Des explosions et des tirs nourris ont été signalés à Bamako, la capitale du Mali, alors que des groupes armés ont lancé des attaques coordonnées à travers le pays.
L’armée malienne a déclaré samedi soir que des efforts étaient en cours pour repousser les attaques et que certains militants avaient déjà pris la fuite.
Des combats ont également été signalés aux alentours de Kati, ville abritant une importante base militaire près de la capitale, ainsi qu’à Gao et Kidal, au nord, et dans les villes de Sevare et Mopti, au centre du pays. Un analyste l’a qualifiée de plus importante attaque djihadiste de ces dernières années.
Le Mali est depuis des années en proie à des insurrections menées par des groupes affiliés à Al-Qaïda et à l’organisation État islamique, ainsi qu’à un mouvement séparatiste dans le nord du pays.
Selon certaines informations, l’assaut du Front de libération de l’Azawad (FLA), groupe séparatiste qui revendique un État ethnique touareg indépendant, s’est principalement concentré sur les villes du nord, tandis que le groupe djihadiste Jama’at Nusrat al-Islam wal-Muslimin (JNIM) a mené des attaques simultanées sur plusieurs sites à travers le pays.

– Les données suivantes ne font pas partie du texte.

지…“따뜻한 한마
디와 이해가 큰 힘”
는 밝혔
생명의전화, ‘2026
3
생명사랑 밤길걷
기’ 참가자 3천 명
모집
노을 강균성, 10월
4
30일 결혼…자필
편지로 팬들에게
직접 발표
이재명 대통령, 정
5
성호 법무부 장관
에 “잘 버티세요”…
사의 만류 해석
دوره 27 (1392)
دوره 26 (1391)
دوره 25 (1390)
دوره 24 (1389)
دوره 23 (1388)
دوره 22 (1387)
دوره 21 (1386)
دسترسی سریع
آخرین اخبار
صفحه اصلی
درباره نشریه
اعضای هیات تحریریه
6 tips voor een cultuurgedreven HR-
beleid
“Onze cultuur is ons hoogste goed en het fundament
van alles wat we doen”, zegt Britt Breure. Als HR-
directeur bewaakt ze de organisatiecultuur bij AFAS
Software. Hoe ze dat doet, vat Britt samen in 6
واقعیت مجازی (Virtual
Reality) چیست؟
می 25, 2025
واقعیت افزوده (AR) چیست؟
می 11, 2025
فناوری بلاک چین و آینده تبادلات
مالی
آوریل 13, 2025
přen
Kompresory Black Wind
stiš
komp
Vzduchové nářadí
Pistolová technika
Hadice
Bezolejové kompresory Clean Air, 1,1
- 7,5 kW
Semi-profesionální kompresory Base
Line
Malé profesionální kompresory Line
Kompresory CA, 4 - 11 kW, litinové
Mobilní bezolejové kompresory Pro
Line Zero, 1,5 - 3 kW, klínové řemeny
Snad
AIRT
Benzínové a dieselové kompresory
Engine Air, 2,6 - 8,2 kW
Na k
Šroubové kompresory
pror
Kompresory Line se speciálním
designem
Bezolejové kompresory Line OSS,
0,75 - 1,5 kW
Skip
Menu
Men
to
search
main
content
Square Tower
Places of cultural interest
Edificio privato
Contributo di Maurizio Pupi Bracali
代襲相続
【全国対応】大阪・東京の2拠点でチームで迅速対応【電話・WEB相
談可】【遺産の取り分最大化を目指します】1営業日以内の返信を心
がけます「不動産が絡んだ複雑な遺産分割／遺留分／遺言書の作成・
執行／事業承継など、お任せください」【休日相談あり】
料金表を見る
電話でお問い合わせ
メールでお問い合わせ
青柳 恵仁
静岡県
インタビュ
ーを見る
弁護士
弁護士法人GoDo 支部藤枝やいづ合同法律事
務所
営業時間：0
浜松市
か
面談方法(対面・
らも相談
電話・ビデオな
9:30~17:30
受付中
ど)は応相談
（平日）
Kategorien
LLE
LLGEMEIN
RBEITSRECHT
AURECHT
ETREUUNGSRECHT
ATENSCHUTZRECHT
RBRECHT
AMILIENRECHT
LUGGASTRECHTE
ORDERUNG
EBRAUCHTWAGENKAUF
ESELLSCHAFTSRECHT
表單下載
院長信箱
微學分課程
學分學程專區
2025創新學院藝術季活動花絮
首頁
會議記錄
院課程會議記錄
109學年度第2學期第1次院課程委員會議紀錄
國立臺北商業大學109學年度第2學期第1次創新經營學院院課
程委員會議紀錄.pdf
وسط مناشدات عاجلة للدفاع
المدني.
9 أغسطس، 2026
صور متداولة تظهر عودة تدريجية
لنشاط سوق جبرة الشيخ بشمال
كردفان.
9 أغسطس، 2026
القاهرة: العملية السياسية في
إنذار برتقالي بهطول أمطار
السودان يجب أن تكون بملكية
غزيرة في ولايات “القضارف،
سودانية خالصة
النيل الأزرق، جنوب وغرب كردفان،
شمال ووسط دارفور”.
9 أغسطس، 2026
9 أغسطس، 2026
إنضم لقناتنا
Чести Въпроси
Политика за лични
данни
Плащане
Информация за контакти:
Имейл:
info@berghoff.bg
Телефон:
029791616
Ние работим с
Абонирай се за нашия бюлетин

« Nous travaillions sur cette opération depuis longtemps, de manière bien planifiée, et en fait, en alliance avec [JNIM] », a déclaré Mohamed Elmaouloud Ramadane, porte-parole de la FLA, à la BBC.
« Il est difficile de trouver une solution sans leur participation, et il y a eu coordination. »
Par ailleurs, le JNIM a confirmé dans un communiqué que ces attaques s’inscrivaient dans le cadre d’une opération conjointe avec Le FLA.